[DATA]

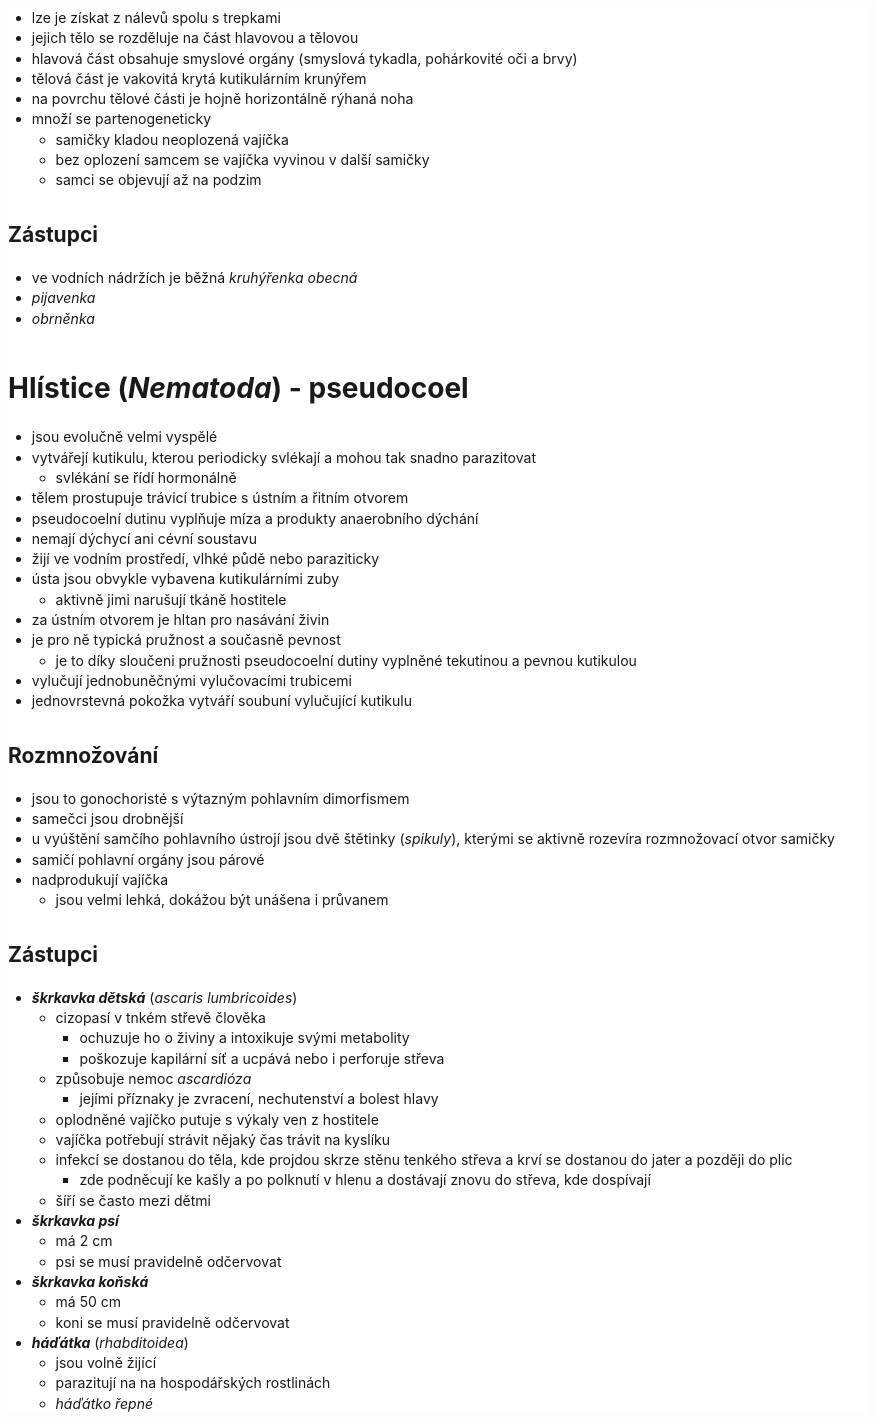 - lze je získat z nálevů spolu s trepkami
- jejich tělo se rozděluje na část hlavovou a tělovou
- hlavová část obsahuje smyslové orgány (smyslová tykadla, pohárkovité oči a brvy)
- tělová část je vakovitá krytá kutikulárním krunýřem
- na povrchu tělové části je hojně horizontálně rýhaná noha
- množí se partenogeneticky
    - samičky kladou neoplozená vajíčka
    - bez oplození samcem se vajíčka vyvinou v další samičky
    - samci se objevují až na podzim
## Zástupci
- ve vodních nádržích je běžná _kruhýřenka obecná_
- _pijavenka_
- _obrněnka_
# Hlístice (_Nematoda_) - pseudocoel
- jsou evolučně velmi vyspělé
- vytvářejí kutikulu, kterou periodicky svlékají a mohou tak snadno parazitovat
    - svlékání se řídí hormonálně
- tělem prostupuje trávicí trubice s ústním a řitním otvorem
- pseudocoelní dutinu vyplňuje míza a produkty anaerobního dýchání
- nemají dýchycí ani cévní soustavu
- žijí ve vodním prostředí, vlhké půdě nebo paraziticky
- ústa jsou obvykle vybavena kutikulárními zuby
    - aktivně jimi narušují tkáně hostitele
- za ústním otvorem je hltan pro nasávání živin
- je pro ně typická pružnost a současně pevnost
    - je to díky sloučeni pružnosti pseudocoelní dutiny vyplněné tekutinou a pevnou kutikulou
- vylučují jednobuněčnými vylučovacími trubicemi
- jednovrstevná pokožka vytváří soubuní vylučující kutikulu
## Rozmnožování
- jsou to gonochoristé s výtazným pohlavním dimorfismem
- samečci jsou drobnější
- u vyúštění samčího pohlavního ústrojí jsou dvě štětinky (_spikuly_), kterými se aktivně rozevíra rozmnožovací otvor samičky
- samičí pohlavní orgány jsou párové
- nadprodukují vajíčka
    - jsou velmi lehká, dokážou být unášena i průvanem
## Zástupci
- **_škrkavka dětská_** (_ascaris lumbricoides_)
    - cizopasí v tnkém střevě člověka
        - ochuzuje ho o živiny a intoxikuje svými metabolity
        - poškozuje kapilární síť a ucpává nebo i perforuje střeva
    - způsobuje nemoc _ascardióza_
        - jejími příznaky je zvracení, nechutenství a bolest hlavy
    - oplodněné vajíčko putuje s výkaly ven z hostitele
    - vajíčka potřebují strávit nějaký čas trávit na kyslíku
    - infekcí se dostanou do těla, kde projdou skrze stěnu tenkého střeva a krví se dostanou do jater a později do plic
        - zde podněcují ke kašly a po polknutí v hlenu a dostávají znovu do střeva, kde dospívají
    - šíří se často mezi dětmi
- **_škrkavka psí_**
    - má 2 cm
    - psi se musí pravidelně odčervovat
- **_škrkavka koňská_**
    - má 50 cm
    - koni se musí pravidelně odčervovat
- **_háďátka_** (_rhabditoidea_)
    - jsou volně žijící
    - parazitují na na hospodářských rostlinách
    - _háďátko řepné_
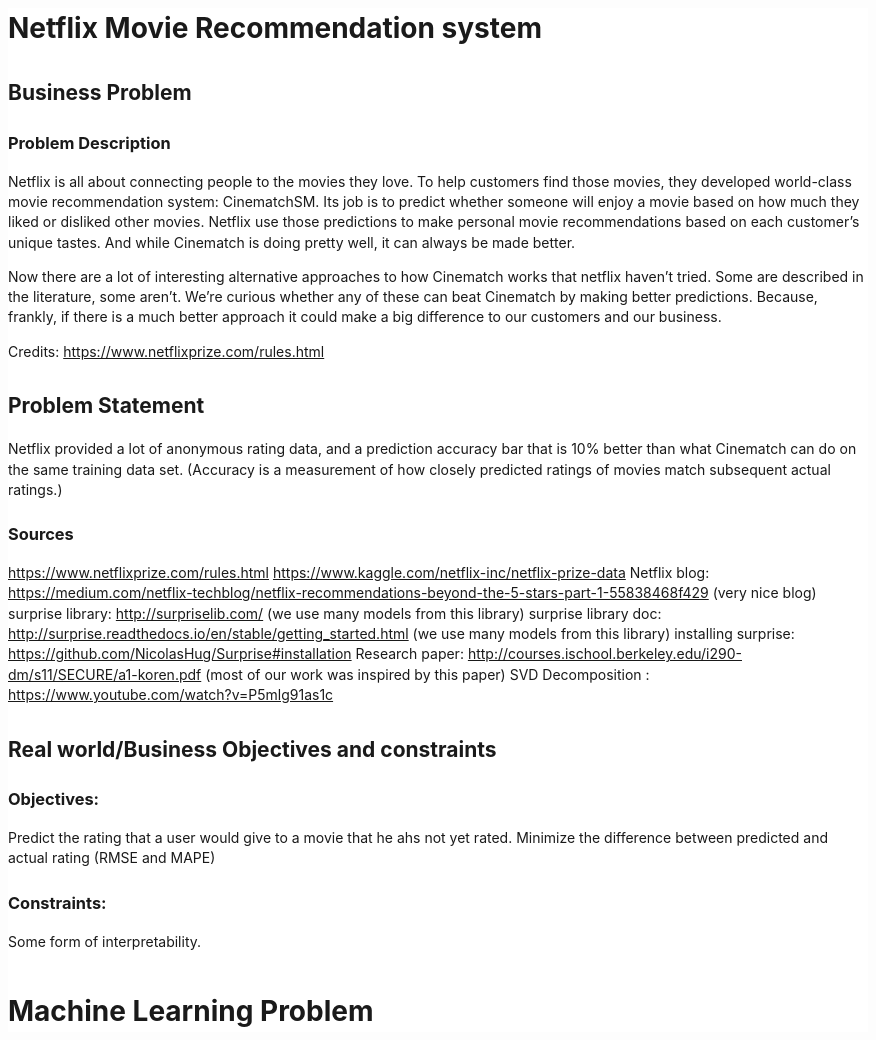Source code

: # Netflix Movie Recommendation system

## Business Problem

### Problem Description
Netflix is all about connecting people to the movies they love. To help customers find those movies, they developed world-class movie recommendation system: CinematchSM. Its job is to predict whether someone will enjoy a movie based on how much they liked or disliked other movies. Netflix use those predictions to make personal movie recommendations based on each customer’s unique tastes. And while Cinematch is doing pretty well, it can always be made better.

Now there are a lot of interesting alternative approaches to how Cinematch works that netflix haven’t tried. Some are described in the literature, some aren’t. We’re curious whether any of these can beat Cinematch by making better predictions. Because, frankly, if there is a much better approach it could make a big difference to our customers and our business.

Credits: https://www.netflixprize.com/rules.html

## Problem Statement

Netflix provided a lot of anonymous rating data, and a prediction accuracy bar that is 10% better than what Cinematch can do on the same training data set. (Accuracy is a measurement of how closely predicted ratings of movies match subsequent actual ratings.)

### Sources

https://www.netflixprize.com/rules.html
https://www.kaggle.com/netflix-inc/netflix-prize-data
Netflix blog: https://medium.com/netflix-techblog/netflix-recommendations-beyond-the-5-stars-part-1-55838468f429 (very nice blog)
surprise library: http://surpriselib.com/ (we use many models from this library)
surprise library doc: http://surprise.readthedocs.io/en/stable/getting_started.html (we use many models from this library)
installing surprise: https://github.com/NicolasHug/Surprise#installation
Research paper: http://courses.ischool.berkeley.edu/i290-dm/s11/SECURE/a1-koren.pdf (most of our work was inspired by this paper)
SVD Decomposition : https://www.youtube.com/watch?v=P5mlg91as1c

## Real world/Business Objectives and constraints

### Objectives:

Predict the rating that a user would give to a movie that he ahs not yet rated.
Minimize the difference between predicted and actual rating (RMSE and MAPE)

### Constraints:

Some form of interpretability.

# Machine Learning Problem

[/DATA]

WORK REQUEST:
The entries are to be printed exactly as written; the pictures are to be left out.

SOLUTION TO THIS TASK:
 - lze je získat z nálevů spolu s trepkami
- jejich tělo se rozděluje na část hlavovou a tělovou
- hlavová část obsahuje smyslové orgány (smyslová tykadla, pohárkovité oči a brvy)
- tělová část je vakovitá krytá kutikulárním krunýřem
- na povrchu tělové části je hojně horizontálně rýhaná noha
- množí se partenogeneticky
    - samičky kladou neoplozená vajíčka
    - bez oplození samcem se vajíčka vyvinou v další samičky
    - samci se objevují až na podzim
## Zástupci
- ve vodních nádržích je běžná _kruhýřenka obecná_
- _pijavenka_
- _obrněnka_
# Hlístice (_Nematoda_) - pseudocoel
- jsou evolučně velmi vyspělé
- vytvářejí kutikulu, kterou periodicky svlékají a mohou tak snadno parazitovat
    - svlékání se řídí hormonálně
- tělem prostupuje trávicí trubice s ústním a řitním otvorem
- pseudocoelní dutinu vyplňuje míza a produkty anaerobního dýchání
- nemají dýchycí ani cévní soustavu
- žijí ve vodním prostředí, vlhké půdě nebo paraziticky
- ústa jsou obvykle vybavena kutikulárními zuby
    - aktivně jimi narušují tkáně hostitele
- za ústním otvorem je hltan pro nasávání živin
- je pro ně typická pružnost a současně pevnost
    - je to díky sloučeni pružnosti pseudocoelní dutiny vyplněné tekutinou a pevnou kutikulou
- vylučují jednobuněčnými vylučovacími trubicemi
- jednovrstevná pokožka vytváří soubuní vylučující kutikulu
## Rozmnožování
- jsou to gonochoristé s výtazným pohlavním dimorfismem
- samečci jsou drobnější
- u vyúštění samčího pohlavního ústrojí jsou dvě štětinky (_spikuly_), kterými se aktivně rozevíra rozmnožovací otvor samičky
- samičí pohlavní orgány jsou párové
- nadprodukují vajíčka
    - jsou velmi lehká, dokážou být unášena i průvanem
## Zástupci
- **_škrkavka dětská_** (_ascaris lumbricoides_)
    - cizopasí v tnkém střevě člověka
        - ochuzuje ho o živiny a intoxikuje svými metabolity
        - poškozuje kapilární síť a ucpává nebo i perforuje střeva
    - způsobuje nemoc _ascardióza_
        - jejími příznaky je zvracení, nechutenství a bolest hlavy
    - oplodněné vajíčko putuje s výkaly ven z hostitele
    - vajíčka potřebují strávit nějaký čas trávit na kyslíku
    - infekcí se dostanou do těla, kde projdou skrze stěnu tenkého střeva a krví se dostanou do jater a později do plic
        - zde podněcují ke kašly a po polknutí v hlenu a dostávají znovu do střeva, kde dospívají
    - šíří se často mezi dětmi
- **_škrkavka psí_**
    - má 2 cm
    - psi se musí pravidelně odčervovat
- **_škrkavka koňská_**
    - má 50 cm
    - koni se musí pravidelně odčervovat
- **_háďátka_** (_rhabditoidea_)
    - jsou volně žijící
    - parazitují na na hospodářských rostlinách
    - _háďátko řepné_
Source code

: # Netflix Movie Recommendation system

## Business Problem

### Problem Description
Netflix is all about connecting people to the movies they love. To help customers find those movies, they developed world-class movie recommendation system: CinematchSM. Its job is to predict whether someone will enjoy a movie based on how much they liked or disliked other movies. Netflix use those predictions to make personal movie recommendations based on each customer’s unique tastes. And while Cinematch is doing pretty well, it can always be made better.

Now there are a lot of interesting alternative approaches to how Cinematch works that netflix haven’t tried. Some are described in the literature, some aren’t. We’re curious whether any of these can beat Cinematch by making better predictions. Because, frankly, if there is a much better approach it could make a big difference to our customers and our business.

Credits: https://www.netflixprize.com/rules.html

## Problem Statement

Netflix provided a lot of anonymous rating data, and a prediction accuracy bar that is 10% better than what Cinematch can do on the same training data set. (Accuracy is a measurement of how closely predicted ratings of movies match subsequent actual ratings.)

### Sources

https://www.netflixprize.com/rules.html
https://www.kaggle.com/netflix-inc/netflix-prize-data
Netflix blog: https://medium.com/netflix-techblog/netflix-recommendations-beyond-the-5-stars-part-1-55838468f429 (very nice blog)
surprise library: http://surpriselib.com/ (we use many models from this library)
surprise library doc: http://surprise.readthedocs.io/en/stable/getting_started.html (we use many models from this library)
installing surprise: https://github.com/NicolasHug/Surprise#installation
Research paper: http://courses.ischool.berkeley.edu/i290-dm/s11/SECURE/a1-koren.pdf (most of our work was inspired by this paper)
SVD Decomposition : https://www.youtube.com/watch?v=P5mlg91as1c

## Real world/Business Objectives and constraints

### Objectives:

Predict the rating that a user would give to a movie that he ahs not yet rated.
Minimize the difference between predicted and actual rating (RMSE and MAPE)

### Constraints:

Some form of interpretability.

# Machine Learning Problem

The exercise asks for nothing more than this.